### What the task requires
Your answer must be an exact copy of the entries below, with every picture removed.

### Collected data

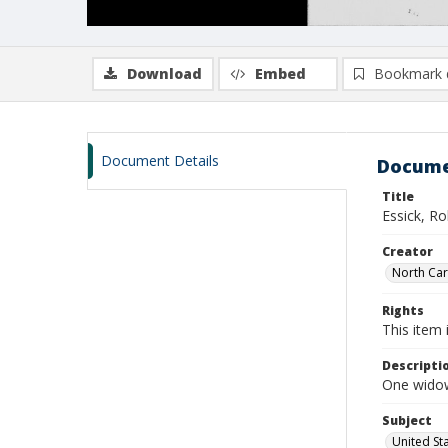
Download
Embed
Bookmark 
Document Details
Docume
Title
Essick, R
Creator
North Caro
Rights
This item 
Descripti
One widow
Subject
United St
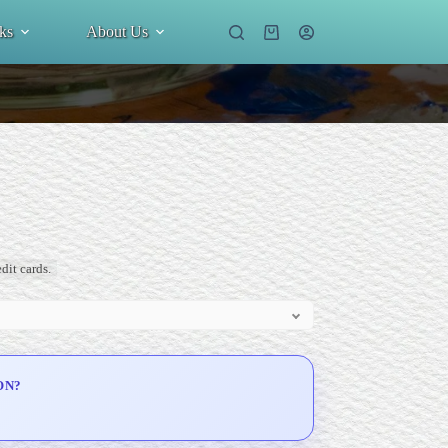
ks
About Us
Shopping
cart
dit cards.
ON?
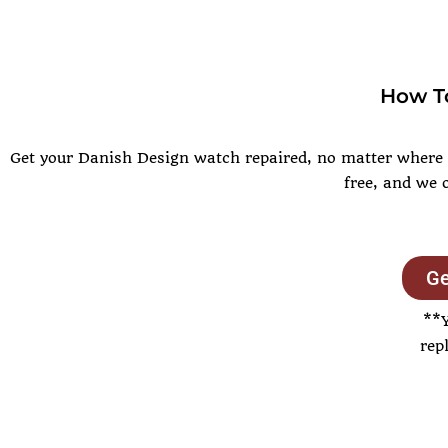
How To
Get your Danish Design watch repaired, no matter where yo
free, and we 
Ge
**
rep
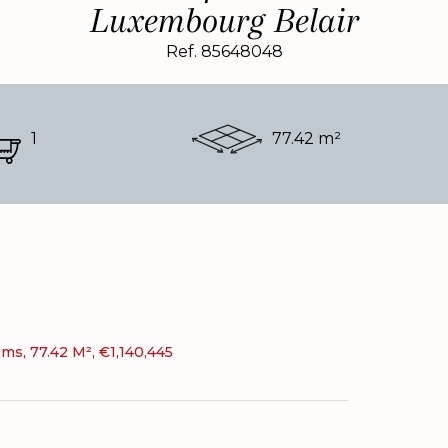
Luxembourg Belair
Ref. 85648048
1
77.42 m²
s, 77.42 M², €1,140,445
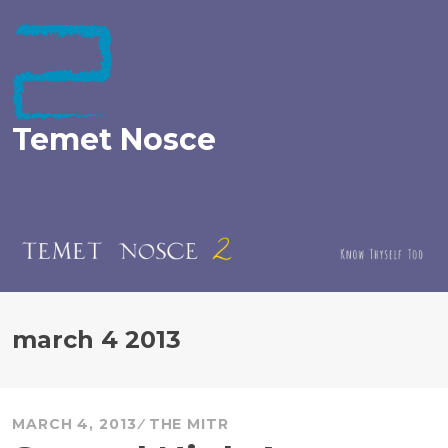
Skip
to
content
Temet Nosce
march 4 2013
MARCH 4, 2013
THE MITR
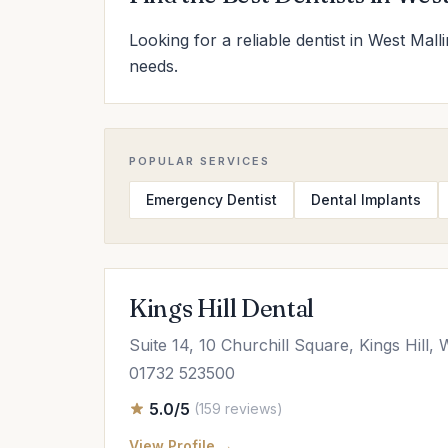
Looking for a reliable dentist in West Mall
needs.
POPULAR SERVICES
Emergency Dentist
Dental Implants
Kings Hill Dental
Suite 14, 10 Churchill Square, Kings Hill
01732 523500
5.0/5
(159 reviews)
View Profile →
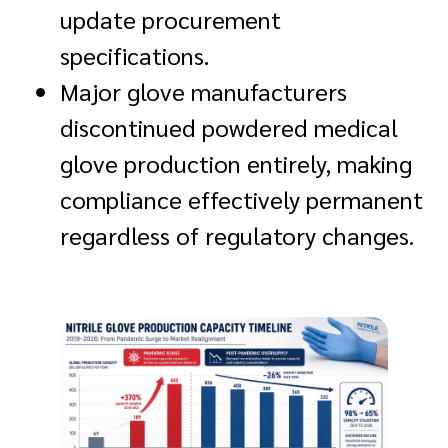
update procurement
specifications.
Major glove manufacturers
discontinued powdered medical
glove production entirely, making
compliance effectively permanent
regardless of regulatory changes.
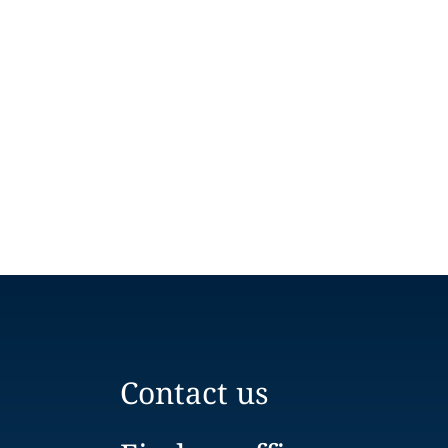
Contact us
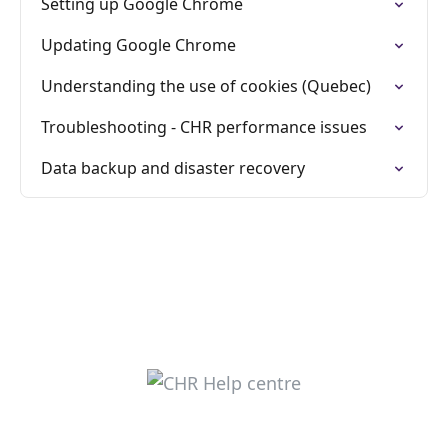
Setting up Google Chrome
Updating Google Chrome
Understanding the use of cookies (Quebec)
Troubleshooting - CHR performance issues
Data backup and disaster recovery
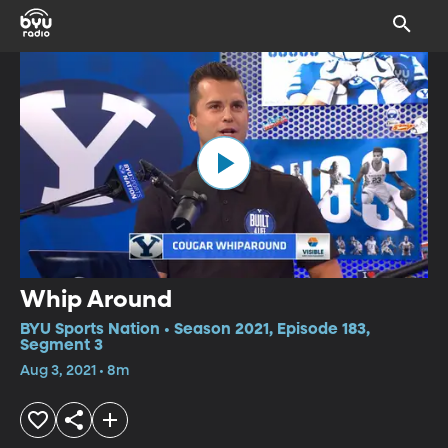
Whip Around
BYU Sports Nation • Season 2021, Episode 183,
Segment 3
Aug 3, 2021 • 8m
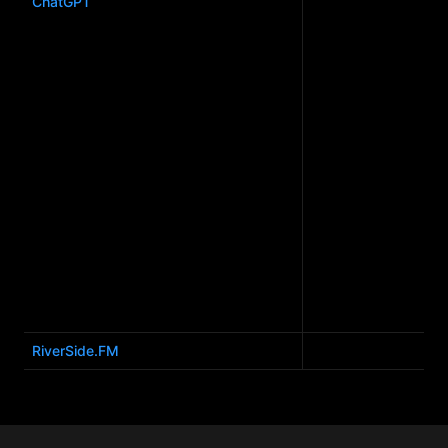
ChatGPT
RiverSide.FM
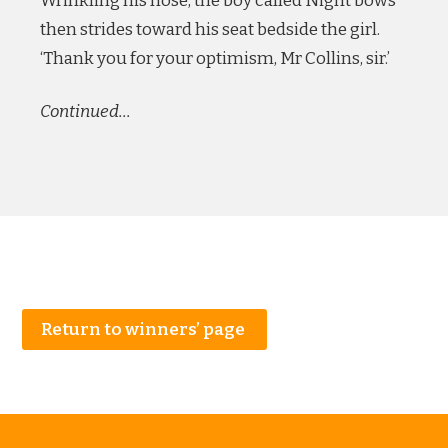
Wrinkling his nose, the boy called Night bows
then strides toward his seat bedside the girl.
‘Thank you for your optimism, Mr Collins, sir.’
Continued…
Return to winners’ page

### Completed exercise
Download
Embed
Bookmark 
Document Details
Docume
Title
Essick, R
Creator
North Caro
Rights
This item 
Descripti
One widow
Subject
United St
ks
About Us
Shopping
cart
dit cards.
ON?
How To
Get your Danish Design watch repaired, no matter where yo
free, and we 
Ge
**
rep
Luxembourg Belair
Ref. 85648048
1
77.42 m²
s, 77.42 M², €1,140,445
Skip
to
content
Temet Nosce
march 4 2013
MARCH 4, 2013
THE MITR
Looking for a reliable dentist in West Mall
needs.
POPULAR SERVICES
Emergency Dentist
Dental Implants
Kings Hill Dental
Suite 14, 10 Churchill Square, Kings Hill
01732 523500
5.0/5
(159 reviews)
View Profile →
update procurement
specifications.
Major glove manufacturers
discontinued powdered medical
glove production entirely, making
compliance effectively permanent
regardless of regulatory changes.
Contact us
Setting up Google Chrome
Updating Google Chrome
Understanding the use of cookies (Quebec)
Troubleshooting - CHR performance issues
Data backup and disaster recovery
Whip Around
BYU Sports Nation • Season 2021, Episode 183,
Segment 3
Aug 3, 2021 • 8m
ChatGPT
RiverSide.FM
Wrinkling his nose, the boy called Night bows
then strides toward his seat bedside the girl.
‘Thank you for your optimism, Mr Collins, sir.’
Continued…
Return to winners’ page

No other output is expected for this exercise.